In the 1880s the Shantalla Quarry was started by a man named Millar between Maunsells Road and Highfield. He employed about 20 men there to extract fine grained red and pink coloured granite. It was known locally as the Bermingham Quarry, probably after a local family. In 1911 an extension to the Galway-Clifden Railway line was built to service this quarry. It connected with the main line at Distillery Road, went through a railway crossing at Newcastle Road, proceeded along Séamus Quirke Road through another level crossing at Rahoon Road, and terminated at New Avenue. Soon after the railway siding was completed, the quarry became beset with problems and was eventually abandoned. The enclosures filled with water, became deep pools and very dangerous. Later these were filled in by rubble from the old gaol.
Permission was given to build 169 houses in Highfield Park in 1968, and work started on the scheme shortly afterwards. Martin Hession was the main contractor, Johnny Dooley was the site engineer, and Dickie Byrne was the architect. The foreman’s office was on Rahoon Road, which later became part of Oakley Crescent, and the foremen were Dermot Walsh from Claddagh and Gerry Cunningham from Tuam. Dick Byrne recalls one of the biggest timed and controlled explosions carried out by a team of sophisticated explosive experts which removed about 10 feet of a hill which ran all the way from Oakley Crescent to the top of the hill in Sycamore. All of the roads on the estate were named after trees.

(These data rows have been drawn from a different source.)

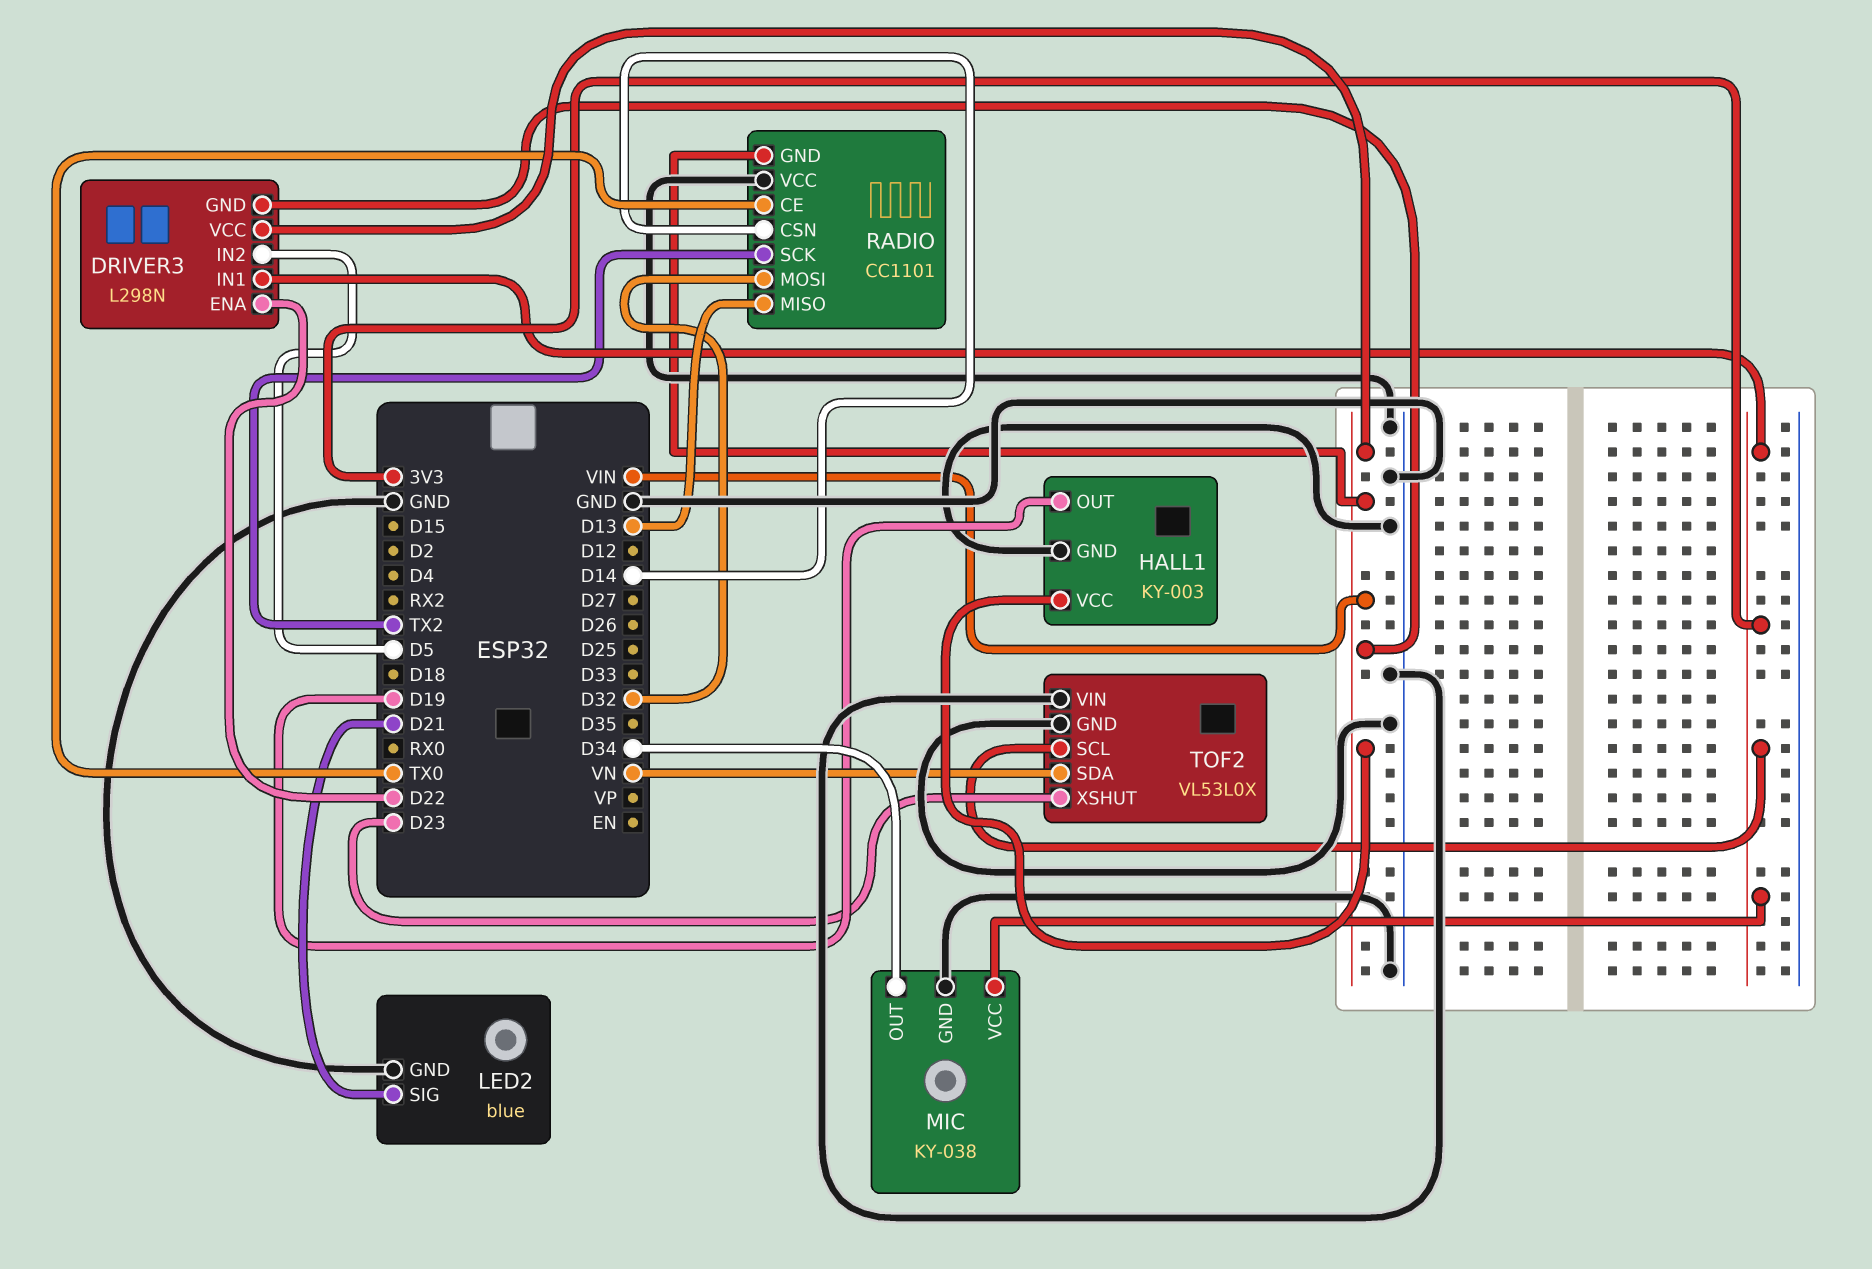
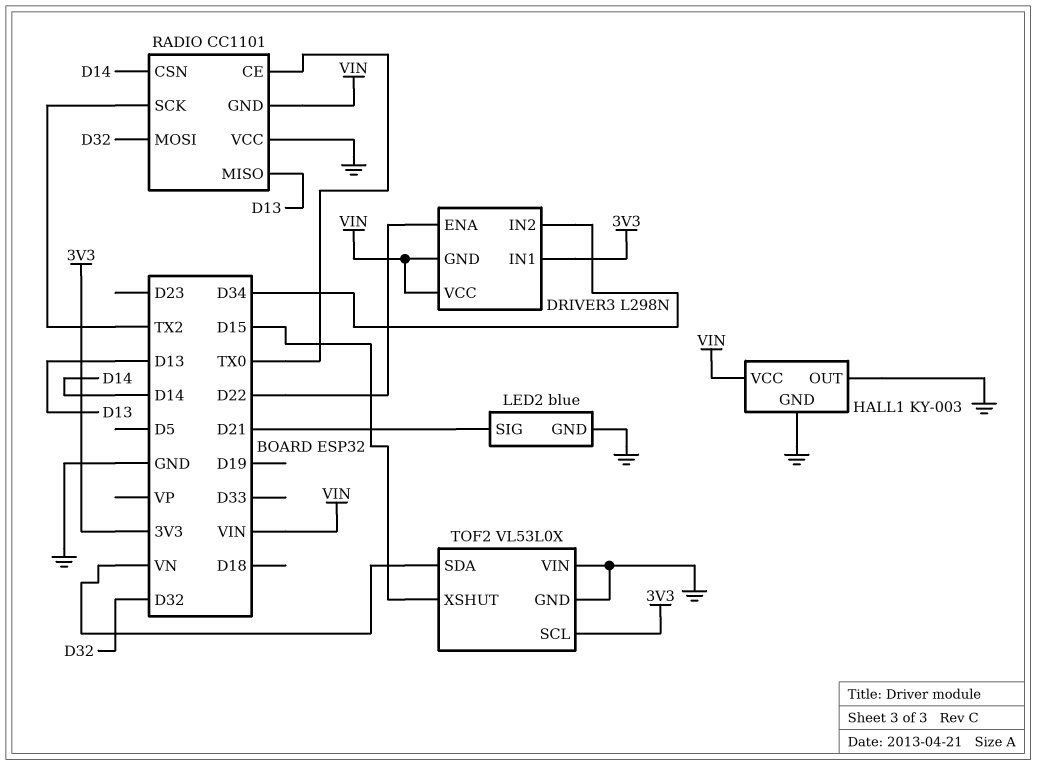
DRIVER3 pin IN2: D5 -> D34
HALL1 pin OUT: D19 -> GND
MIC: KY-038 -> none
MIC pin GND: GND -> none
MIC pin OUT: D34 -> none
MIC pin VCC: 3V3 -> none
TOF2 pin XSHUT: D23 -> D15

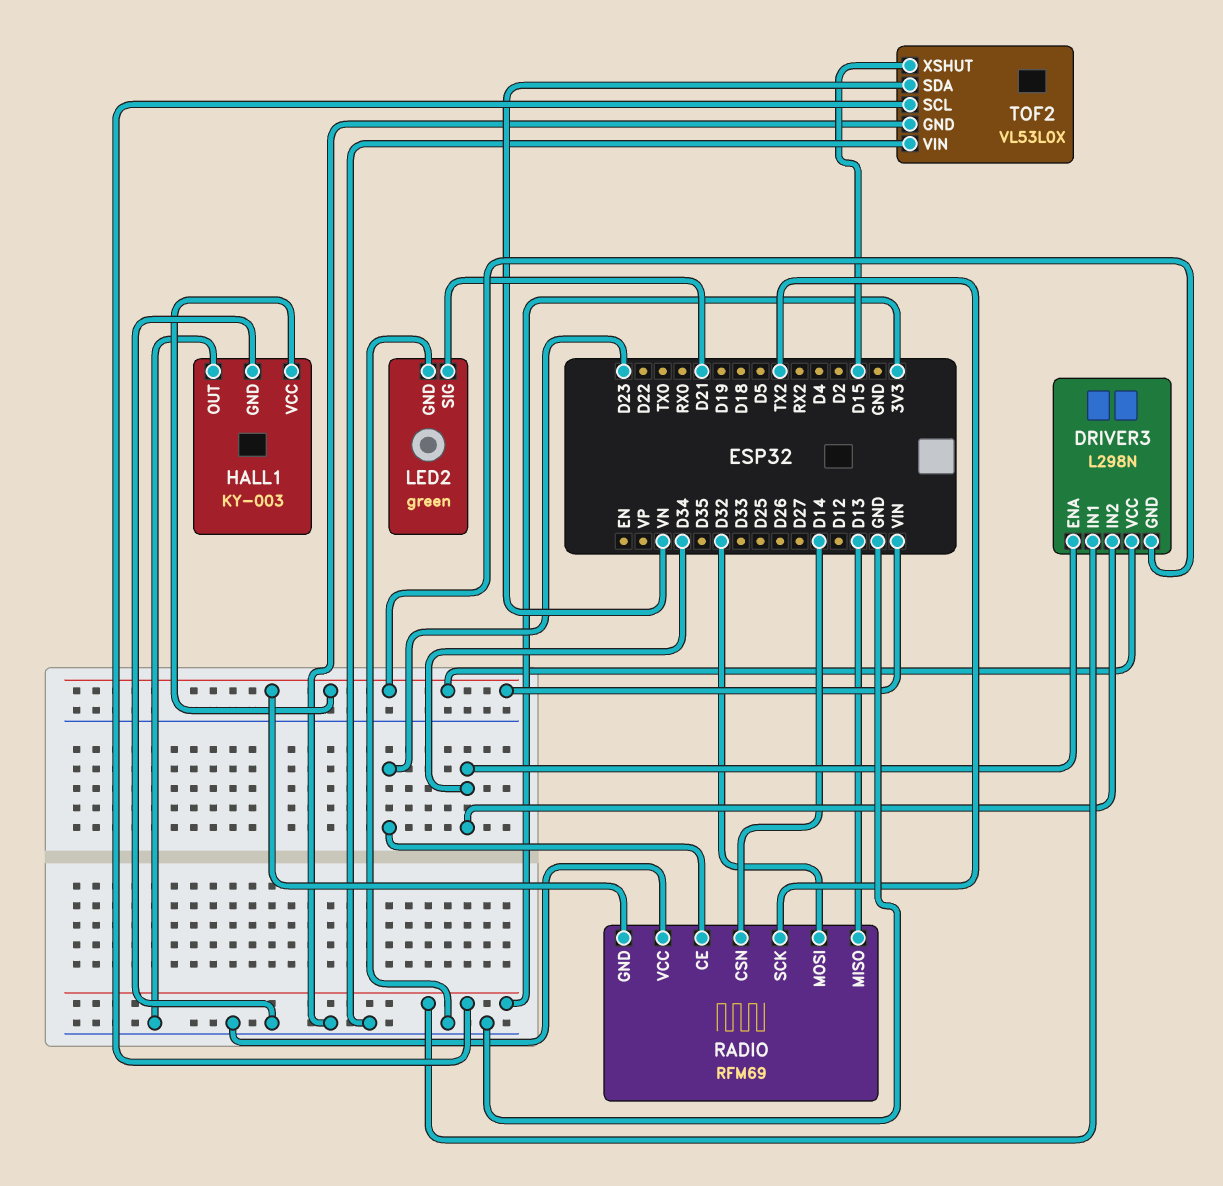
DRIVER3 pin ENA: D22 -> D34
LED2: blue -> green
RADIO: CC1101 -> RFM69
RADIO pin CE: TX0 -> D23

Now, 40 years after the first residents moved in, a group of them got together and compiled a book to celebrate the community, and they have done it in style. The book is entitled Highfield Memories, Scéalta Ghoirt Ard, and it records many diverse aspects of the activities of the people there. We learn about the history, the personalities, the sports days, the tidy towns awards, the street games, what it was like to grow up in the area, the neighbours, the eccentricities, the fun, the football teams and the hockey teams, etc. It seems as if half of the residents have contributed their memories to this volume, which makes it a fairly comprehensive record of the building of a community over 40 years. It is profusely illustrated, an example to any group of how to document everyday life in an estate. You don’t need to be from Highfield to read it. Highly recommended.

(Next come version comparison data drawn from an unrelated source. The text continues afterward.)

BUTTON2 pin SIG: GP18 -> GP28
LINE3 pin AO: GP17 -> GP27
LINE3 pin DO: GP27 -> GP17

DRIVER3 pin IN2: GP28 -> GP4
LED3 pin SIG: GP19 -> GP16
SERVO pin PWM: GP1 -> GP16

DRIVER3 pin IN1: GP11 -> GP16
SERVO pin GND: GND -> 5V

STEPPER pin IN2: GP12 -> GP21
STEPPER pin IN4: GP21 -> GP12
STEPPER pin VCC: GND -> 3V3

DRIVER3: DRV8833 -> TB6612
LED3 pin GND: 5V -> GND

Our photograph from the book shows the Highfield and Friends team that won the under-10 Salthill Parish league in 1975. They are, back row, left to right: Dermot Johnson, Kevin Glynn, Ronan Walsh, Wally Walsh, Francis Morrin, Raef Forde, and Michael Duggan. In front are Eamonn Anthony Corbett, David McNeela, Rory Johnson, Shane Guerin, John Dooley, Liam Tedders, and Gerry Murray.